SEVİM BURAK, AFRİKA DANSI   

   Alışkanlıklar yirmi bir günde oturur, derler. Bana on dört gün yetmişti.
   Tatillerim yıllardır keşif, kaçırmamak ve geze geze kendimi at gibi yormak üzerine kuruluyken adına tatil bile denmez bu on dört günlük kayboluşun sonunda… Ne demeliyim?
Rahatlamıştım, tazelenmiştim, kendimden geçmiş ve bu sayede belki de, kendime gelmiştim. Lobiye iniyor, kadife, ağır koltuklardan birine oturuyor, kahvemi söylüyor, kitabımı okuyordum.
   Dört bir yan enfes aydınlatmalarla doluydu. Her seferinde gözüm birine takılıyor, elimde fincan, uzun uzun onu seyrediyor, sonra bir diğerine dalıyordum. Gün batımını izlerken duyduğum huzuru, ışığı kısık kısık yayan, kapalı, saklı ışık kozalarını seyrederken de pekala duyuyordum. Şehir çocuğu olmanın avantajı da bu olsa gerek….
  Kahve ve yerfıstıklı pralinler eşliğinde geçen bu odaklı dakikalar gün ortasında yapılan şekerlemeler gibi rahatlatıyordu beni.
   O gün de tüm bu ritüelleri teker teker yaşarken ekru kumaşın içinden süzüle süzüle yanıma gelen flu ışık, yoldaş bir evcil hayvanmışçasına kucağıma kuruluverdi.

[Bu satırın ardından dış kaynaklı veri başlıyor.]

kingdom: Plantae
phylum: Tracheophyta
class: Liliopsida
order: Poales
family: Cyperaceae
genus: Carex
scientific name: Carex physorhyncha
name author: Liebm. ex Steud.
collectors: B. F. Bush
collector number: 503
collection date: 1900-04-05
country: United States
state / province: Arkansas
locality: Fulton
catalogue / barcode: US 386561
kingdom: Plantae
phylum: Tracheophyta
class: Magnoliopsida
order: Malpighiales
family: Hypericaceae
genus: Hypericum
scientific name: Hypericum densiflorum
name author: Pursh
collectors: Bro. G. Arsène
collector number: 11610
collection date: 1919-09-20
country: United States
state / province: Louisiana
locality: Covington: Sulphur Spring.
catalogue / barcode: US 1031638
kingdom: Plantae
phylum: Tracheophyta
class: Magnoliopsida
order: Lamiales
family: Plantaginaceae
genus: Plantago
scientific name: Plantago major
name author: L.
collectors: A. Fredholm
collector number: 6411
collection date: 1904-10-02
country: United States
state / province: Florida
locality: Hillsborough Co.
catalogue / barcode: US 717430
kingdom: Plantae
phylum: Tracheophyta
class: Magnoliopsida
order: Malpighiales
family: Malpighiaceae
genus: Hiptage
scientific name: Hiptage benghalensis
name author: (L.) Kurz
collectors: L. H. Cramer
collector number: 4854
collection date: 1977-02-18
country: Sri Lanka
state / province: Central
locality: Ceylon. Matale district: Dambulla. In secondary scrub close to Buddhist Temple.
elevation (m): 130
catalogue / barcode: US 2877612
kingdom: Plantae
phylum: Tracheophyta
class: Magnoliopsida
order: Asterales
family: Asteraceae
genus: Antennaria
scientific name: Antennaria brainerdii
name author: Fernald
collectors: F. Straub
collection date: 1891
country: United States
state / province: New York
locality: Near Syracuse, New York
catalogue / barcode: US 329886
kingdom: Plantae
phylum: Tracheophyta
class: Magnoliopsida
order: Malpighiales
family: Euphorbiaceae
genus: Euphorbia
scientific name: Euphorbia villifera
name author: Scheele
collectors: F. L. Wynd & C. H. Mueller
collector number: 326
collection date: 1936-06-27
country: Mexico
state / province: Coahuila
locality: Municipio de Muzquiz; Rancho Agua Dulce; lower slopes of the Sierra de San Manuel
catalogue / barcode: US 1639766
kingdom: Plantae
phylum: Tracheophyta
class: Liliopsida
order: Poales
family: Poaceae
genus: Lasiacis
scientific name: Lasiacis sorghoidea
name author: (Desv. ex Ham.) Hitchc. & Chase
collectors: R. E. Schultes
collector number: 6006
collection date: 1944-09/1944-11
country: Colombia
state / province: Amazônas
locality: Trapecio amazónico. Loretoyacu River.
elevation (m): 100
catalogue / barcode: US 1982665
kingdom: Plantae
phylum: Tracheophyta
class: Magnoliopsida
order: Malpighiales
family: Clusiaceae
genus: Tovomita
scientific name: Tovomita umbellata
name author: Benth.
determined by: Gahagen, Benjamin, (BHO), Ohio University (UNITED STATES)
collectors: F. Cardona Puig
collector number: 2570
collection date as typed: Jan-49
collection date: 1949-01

Sessizlik Hintli, büyük bir grubun girmesiyle yerini ufak bir kaosa bıraktı.  Göz alıcı ışık, görüntü ve ses cümbüşünde sönmüştü sanki.  
   Algı nasıl da diğer duyumların şiddetine göre değişebiliyor...
   Ses, aydınlığı hapseden bir örtüye dönüşebilir mi?
   Koku, sesi bastırabilir, tat dokunuşu yok edebilir mi?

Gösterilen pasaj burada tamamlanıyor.